«Mio nipote ricorda tutto: ancora oggi non si dà pace e ripete sempre: sono il figlio di un assassino». È raccapricciante il racconto reso ieri nella sala teatro del carcere di Fuorni da Giovanni Maiorano, fratello di Nunzia, la 41enne di Cava dei Tirreni uccisa il 22 gennaio del 2018 nella sua abitazione a Sant’Anna con 47 coltellate infertele dal marito. L’uomo, che insieme al fratello si è preso cura dei tre figli orfani di femminicidio, è intervenuto nell’ambito della manifestazione “Noi siamo qui per Ecuba” voluta, in occasione della giornata contro la violenza sulle donne, dalla direttrice del carcere di Fuorni Rita Romano che da tempo ha avviato all’interno del penitenziario salernitano un percorso finalizzato al recupero dedicato ai detenuti che stanno scontando pene che riguardano la violenza di genere.

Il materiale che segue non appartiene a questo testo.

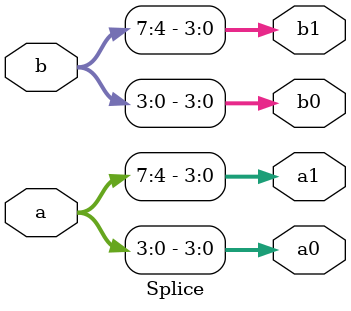
<source format=v>
`timescale 1ns / 1ps


module Splice(input [7:0] a , b, output reg [3:0] a0, a1, b0, b1);

always @(a,b)
begin
    a0[0] = a[0];
    a0[1] = a[1];
    a0[2] = a[2];
    a0[3] = a[3];
    a1[0] = a[4];
    a1[1] = a[5];
    a1[2] = a[6];
    a1[3] = a[7];
    
     b0[0] = b[0];
     b0[1] = b[1];
     b0[2] = b[2];
     b0[3] = b[3];
     b1[0] = b[4];
     b1[1] = b[5];
     b1[2] = b[6];
     b1[3] = b[7];
end

endmodule

</source>
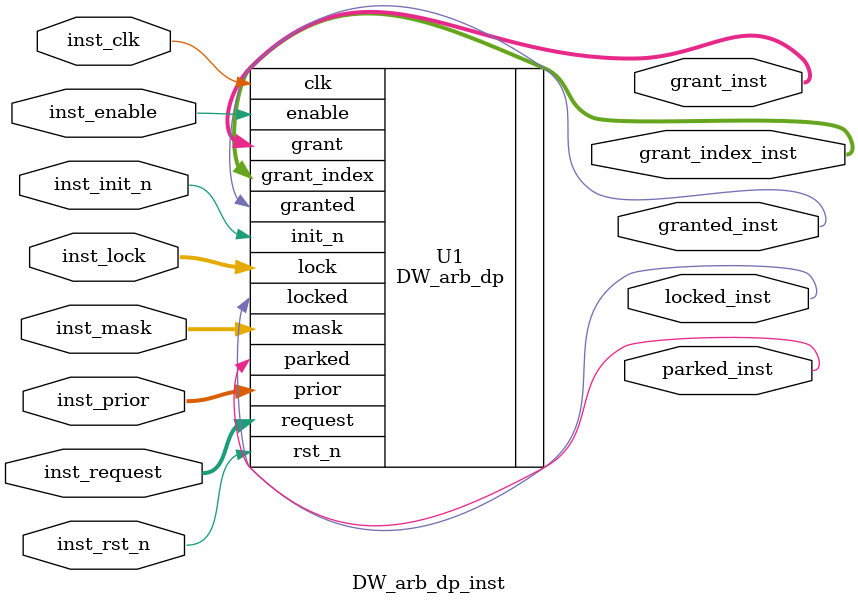
<source format=v>
module DW_arb_dp_inst( inst_clk, inst_rst_n, inst_init_n, inst_enable, inst_request,
		inst_prior, inst_lock, inst_mask, parked_inst, granted_inst,
		locked_inst, grant_inst, grant_index_inst );

parameter inst_n = 4;
parameter inst_park_mode = 1;
parameter inst_park_index = 0;
parameter inst_output_mode = 1;

`define bit_width_n 2	// bit_width_n is set to ceil(log2(n))

input inst_clk;
input inst_rst_n;
input inst_init_n;
input inst_enable;
input [inst_n-1 : 0] inst_request;
input [(`bit_width_n*inst_n-1) : 0] inst_prior;
input [inst_n-1 : 0] inst_lock;
input [inst_n-1 : 0] inst_mask;
output parked_inst;
output granted_inst;
output locked_inst;
output [inst_n-1 : 0] grant_inst;
output [`bit_width_n-1 : 0] grant_index_inst;

    // Instance of DW_arb_dp
    DW_arb_dp #(inst_n, inst_park_mode, inst_park_index, inst_output_mode) U1 (
			.clk(inst_clk),
			.rst_n(inst_rst_n),
			.init_n(inst_init_n),
			.enable(inst_enable),
			.request(inst_request),
			.prior(inst_prior),
			.lock(inst_lock),
			.mask(inst_mask),
			.parked(parked_inst),
			.granted(granted_inst),
			.locked(locked_inst),
			.grant(grant_inst),
			.grant_index(grant_index_inst) );

endmodule

</source>
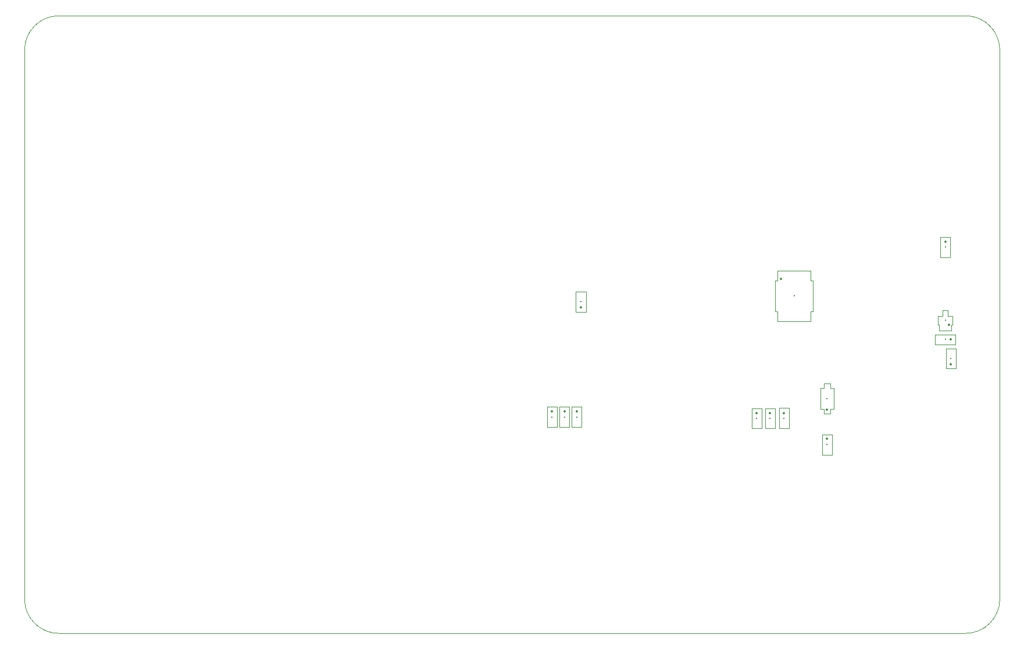
<source format=gbr>
%TF.GenerationSoftware,KiCad,Pcbnew,9.0.3*%
%TF.CreationDate,2025-09-16T13:04:33-04:00*%
%TF.ProjectId,CAEN_NEVIS_DAQ_12V,4341454e-5f4e-4455-9649-535f4441515f,rev?*%
%TF.SameCoordinates,Original*%
%TF.FileFunction,Component,L6,Bot*%
%TF.FilePolarity,Positive*%
%FSLAX46Y46*%
G04 Gerber Fmt 4.6, Leading zero omitted, Abs format (unit mm)*
G04 Created by KiCad (PCBNEW 9.0.3) date 2025-09-16 13:04:33*
%MOMM*%
%LPD*%
G01*
G04 APERTURE LIST*
%TA.AperFunction,ComponentMain*%
%ADD10C,0.300000*%
%TD*%
%TA.AperFunction,ComponentOutline,Courtyard*%
%ADD11C,0.100000*%
%TD*%
%TA.AperFunction,ComponentPin*%
%ADD12P,0.360000X4X0.000000*%
%TD*%
%TA.AperFunction,ComponentPin*%
%ADD13C,0.100000*%
%TD*%
%TA.AperFunction,Profile*%
%ADD14C,0.050000*%
%TD*%
G04 APERTURE END LIST*
D10*
%TO.C,D1*%
%TO.CFtp,SOD-123_ONS-L*%
%TO.CVal,MMSZ13T1G (13V Zener)*%
%TO.CLbN,ONSemi*%
%TO.CMnt,SMD*%
%TO.CRot,-90*%
X188850000Y-94770000D03*
D11*
X189302200Y-92590600D02*
X189302200Y-93251000D01*
X189848300Y-93251000D01*
X189848300Y-96289000D01*
X189302200Y-96289000D01*
X189302200Y-96949400D01*
X188397800Y-96949400D01*
X188397800Y-96289000D01*
X187851700Y-96289000D01*
X187851700Y-93251000D01*
X188397800Y-93251000D01*
X188397800Y-92590600D01*
X189302200Y-92590600D01*
D12*
%TO.P,D1,1,CATHODE*%
X188850000Y-96395600D03*
D13*
%TO.P,D1,2,ANODE*%
X188850000Y-93144400D03*
%TD*%
D10*
%TO.C,C2*%
%TO.CFtp,C_0603_1608Metric*%
%TO.CVal,0.1uF*%
%TO.CLbN,Capacitor_SMD*%
%TO.CMnt,SMD*%
%TO.CRot,90*%
X150600000Y-97460000D03*
D11*
X151325000Y-95985000D02*
X151325000Y-98935000D01*
X149875000Y-98935000D01*
X149875000Y-95985000D01*
X151325000Y-95985000D01*
D12*
%TO.P,C2,1*%
X150600000Y-96685000D03*
D13*
%TO.P,C2,2*%
X150600000Y-98235000D03*
%TD*%
D10*
%TO.C,R29*%
%TO.CFtp,R_0603_1608Metric*%
%TO.CVal,49.9k*%
%TO.CLbN,Resistor_SMD*%
%TO.CMnt,SMD*%
%TO.CRot,0*%
X206050000Y-86180000D03*
D11*
X207525000Y-85455000D02*
X207525000Y-86905000D01*
X204575000Y-86905000D01*
X204575000Y-85455000D01*
X207525000Y-85455000D01*
D12*
%TO.P,R29,1*%
X206875000Y-86180000D03*
D13*
%TO.P,R29,2*%
X205225000Y-86180000D03*
%TD*%
D10*
%TO.C,R3*%
%TO.CFtp,R_0603_1608Metric*%
%TO.CVal,20k*%
%TO.CLbN,Resistor_SMD*%
%TO.CMnt,SMD*%
%TO.CRot,-90*%
X153000000Y-80670000D03*
D11*
X153725000Y-79195000D02*
X153725000Y-82145000D01*
X152275000Y-82145000D01*
X152275000Y-79195000D01*
X153725000Y-79195000D01*
D12*
%TO.P,R3,1*%
X153000000Y-81495000D03*
D13*
%TO.P,R3,2*%
X153000000Y-79845000D03*
%TD*%
D10*
%TO.C,C5*%
%TO.CFtp,C_0603_1608Metric*%
%TO.CVal,0.1uF*%
%TO.CLbN,Capacitor_SMD*%
%TO.CMnt,SMD*%
%TO.CRot,90*%
X180530000Y-97670000D03*
D11*
X181255000Y-96195000D02*
X181255000Y-99145000D01*
X179805000Y-99145000D01*
X179805000Y-96195000D01*
X181255000Y-96195000D01*
D12*
%TO.P,C5,1*%
X180530000Y-96895000D03*
D13*
%TO.P,C5,2*%
X180530000Y-98445000D03*
%TD*%
D10*
%TO.C,U7*%
%TO.CFtp,R_8_ADI*%
%TO.CVal,AD590JRZ*%
%TO.CLbN,Analog_Devices*%
%TO.CMnt,SMD*%
%TO.CRot,90*%
X184040000Y-79840000D03*
D11*
X186473400Y-76136600D02*
X186473400Y-77597100D01*
X186790900Y-77597100D01*
X186790900Y-82082900D01*
X186473400Y-82082900D01*
X186473400Y-83543400D01*
X181606600Y-83543400D01*
X181606600Y-82082900D01*
X181289100Y-82082900D01*
X181289100Y-77597100D01*
X181606600Y-77597100D01*
X181606600Y-76136600D01*
X186473400Y-76136600D01*
D12*
%TO.P,U7,1,NC*%
X182135000Y-77376200D03*
D13*
%TO.P,U7,2,V+*%
X183405000Y-77376200D03*
%TO.P,U7,3,V-*%
X184675000Y-77376200D03*
%TO.P,U7,4,NC*%
X185945000Y-77376200D03*
%TO.P,U7,5,NC*%
X185945000Y-82303800D03*
%TO.P,U7,6,NC*%
X184675000Y-82303800D03*
%TO.P,U7,7,NC*%
X183405000Y-82303800D03*
%TO.P,U7,8,NC*%
X182135000Y-82303800D03*
%TD*%
D10*
%TO.C,R11*%
%TO.CFtp,R_0603_1608Metric*%
%TO.CVal,49.9*%
%TO.CLbN,Resistor_SMD*%
%TO.CMnt,SMD*%
%TO.CRot,90*%
X188860000Y-101490000D03*
D11*
X189585000Y-100015000D02*
X189585000Y-102965000D01*
X188135000Y-102965000D01*
X188135000Y-100015000D01*
X189585000Y-100015000D01*
D12*
%TO.P,R11,1*%
X188860000Y-100665000D03*
D13*
%TO.P,R11,2*%
X188860000Y-102315000D03*
%TD*%
D10*
%TO.C,R27*%
%TO.CFtp,R_0603_1608Metric*%
%TO.CVal,200*%
%TO.CLbN,Resistor_SMD*%
%TO.CMnt,SMD*%
%TO.CRot,90*%
X206070000Y-72710000D03*
D11*
X206795000Y-71235000D02*
X206795000Y-74185000D01*
X205345000Y-74185000D01*
X205345000Y-71235000D01*
X206795000Y-71235000D01*
D12*
%TO.P,R27,1*%
X206070000Y-71885000D03*
D13*
%TO.P,R27,2*%
X206070000Y-73535000D03*
%TD*%
D10*
%TO.C,R28*%
%TO.CFtp,R_0603_1608Metric*%
%TO.CVal,150k*%
%TO.CLbN,Resistor_SMD*%
%TO.CMnt,SMD*%
%TO.CRot,-90*%
X206870000Y-88950000D03*
D11*
X207595000Y-87475000D02*
X207595000Y-90425000D01*
X206145000Y-90425000D01*
X206145000Y-87475000D01*
X207595000Y-87475000D01*
D12*
%TO.P,R28,1*%
X206870000Y-89775000D03*
D13*
%TO.P,R28,2*%
X206870000Y-88125000D03*
%TD*%
D10*
%TO.C,C1*%
%TO.CFtp,C_0603_1608Metric*%
%TO.CVal,0.01uF*%
%TO.CLbN,Capacitor_SMD*%
%TO.CMnt,SMD*%
%TO.CRot,90*%
X152400000Y-97460000D03*
D11*
X153125000Y-95985000D02*
X153125000Y-98935000D01*
X151675000Y-98935000D01*
X151675000Y-95985000D01*
X153125000Y-95985000D01*
D12*
%TO.P,C1,1*%
X152400000Y-96685000D03*
D13*
%TO.P,C1,2*%
X152400000Y-98235000D03*
%TD*%
D10*
%TO.C,C4*%
%TO.CFtp,C_0603_1608Metric*%
%TO.CVal,0.01uF*%
%TO.CLbN,Capacitor_SMD*%
%TO.CMnt,SMD*%
%TO.CRot,90*%
X178580000Y-97670000D03*
D11*
X179305000Y-96195000D02*
X179305000Y-99145000D01*
X177855000Y-99145000D01*
X177855000Y-96195000D01*
X179305000Y-96195000D01*
D12*
%TO.P,C4,1*%
X178580000Y-96895000D03*
D13*
%TO.P,C4,2*%
X178580000Y-98445000D03*
%TD*%
D10*
%TO.C,C6*%
%TO.CFtp,C_0603_1608Metric*%
%TO.CVal,1uF*%
%TO.CLbN,Capacitor_SMD*%
%TO.CMnt,SMD*%
%TO.CRot,90*%
X182560000Y-97650000D03*
D11*
X183285000Y-96175000D02*
X183285000Y-99125000D01*
X181835000Y-99125000D01*
X181835000Y-96175000D01*
X183285000Y-96175000D01*
D12*
%TO.P,C6,1*%
X182560000Y-96875000D03*
D13*
%TO.P,C6,2*%
X182560000Y-98425000D03*
%TD*%
D10*
%TO.C,C3*%
%TO.CFtp,C_0603_1608Metric*%
%TO.CVal,1uF*%
%TO.CLbN,Capacitor_SMD*%
%TO.CMnt,SMD*%
%TO.CRot,90*%
X148800000Y-97460000D03*
D11*
X149525000Y-95985000D02*
X149525000Y-98935000D01*
X148075000Y-98935000D01*
X148075000Y-95985000D01*
X149525000Y-95985000D01*
D12*
%TO.P,C3,1*%
X148800000Y-96685000D03*
D13*
%TO.P,C3,2*%
X148800000Y-98235000D03*
%TD*%
D10*
%TO.C,M3*%
%TO.CFtp,SSM_TOS*%
%TO.CVal,SSM3K15AFS_LF*%
%TO.CLbN,Toshiba_Semi*%
%TO.CMnt,SMD*%
%TO.CRot,0*%
X206060001Y-83395000D03*
D11*
X206459001Y-81890401D02*
X206459001Y-82746000D01*
X207109001Y-82746000D01*
X207109001Y-84044000D01*
X206959001Y-84044000D01*
X206959001Y-84899599D01*
X205161001Y-84899599D01*
X205161001Y-84044000D01*
X205011001Y-84044000D01*
X205011001Y-82746000D01*
X205661001Y-82746000D01*
X205661001Y-81890401D01*
X206459001Y-81890401D01*
D12*
%TO.P,M3,1,1*%
X206560000Y-84070000D03*
D13*
%TO.P,M3,2,2*%
X205560002Y-84070000D03*
%TO.P,M3,3,3*%
X206060001Y-82720000D03*
%TD*%
D14*
X214000000Y-124000000D02*
X214000000Y-44000000D01*
X214000000Y-124000000D02*
G75*
G02*
X209000000Y-129000000I-5000000J0D01*
G01*
X77000000Y-129000000D02*
X209000000Y-129000000D01*
X209000000Y-39000000D02*
X77000000Y-39000000D01*
X72000000Y-44000000D02*
X72000000Y-124000000D01*
X77000000Y-129000000D02*
G75*
G02*
X72000000Y-124000000I0J5000000D01*
G01*
X72000000Y-44000000D02*
G75*
G02*
X77000000Y-39000000I5000000J0D01*
G01*
X209000000Y-39000000D02*
G75*
G02*
X214000000Y-44000000I0J-5000000D01*
G01*
M02*

</source>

«Mio nipote – racconta Giovanni Maiorano – era lì quando mia sorella è stata seviziata dal marito.
«Ancora oggi – ha concluso l’uomo – porto con me il rimorso per non essere stato in grado di difendere Nunzia. Forse se fossi andato dai carabinieri o se mi fossi rivolto a qualche centro antiviolenza a quest’ora lei sarebbe ancora con noi e con i suoi figli che sono le prime vittime di questa storia». Ma i protagonisti di ieri sono stati soprattutto i detenuti, in particolare i trenta “definitivi” che a Fuorni, oltre a scontare la pena per i reati commessi ai danni delle donne, sono stati inseriti in un percorso di recupero voluto dalla direzione. «Anche se mia moglie mi ha perdonato – ha affermato un 38enne salernitano, detenuto dal 2019 a Fuorni dove sta scontando una condanna per maltrattamenti in famiglia – io porterò sempre con me il dolore per averle fatto del male. Sono pentito e sento di non essere più quello di una volta: nella vita si impara dagli sbagli e si può cambiare. Se non cambi vuol dire che non sei un uomo. Quando uscirò da qui tornerò da lei e dai nostri bambini per ricominciare daccapo».
Sofferta anche la testimonianza di un 68enne di Pontecagnano condannato per tentato omicidio per aver accoltellato l’amante per strada; l’uomo, per quel reato, deve scontare ancora 3 anni. «Ero accecato dalla gelosia ma oggi, grazie anche al percorso che ho seguito in carcere, ho capito quello che conta davvero nella vita. Voglio tornare a casa da mia moglie e dai miei figli». Non sono mancate le testimonianze delle detenute, come quella di Alessandra.
«L’amore e la violenza – ha affermato – sono due cose diverse: chi ama non fa male. Il mio ex era violento e mi perseguitava; purtroppo all’epoca non esisteva il reato di stalking e i carabinieri, nonostante le mie ripetute denunce, non potevano fare nulla».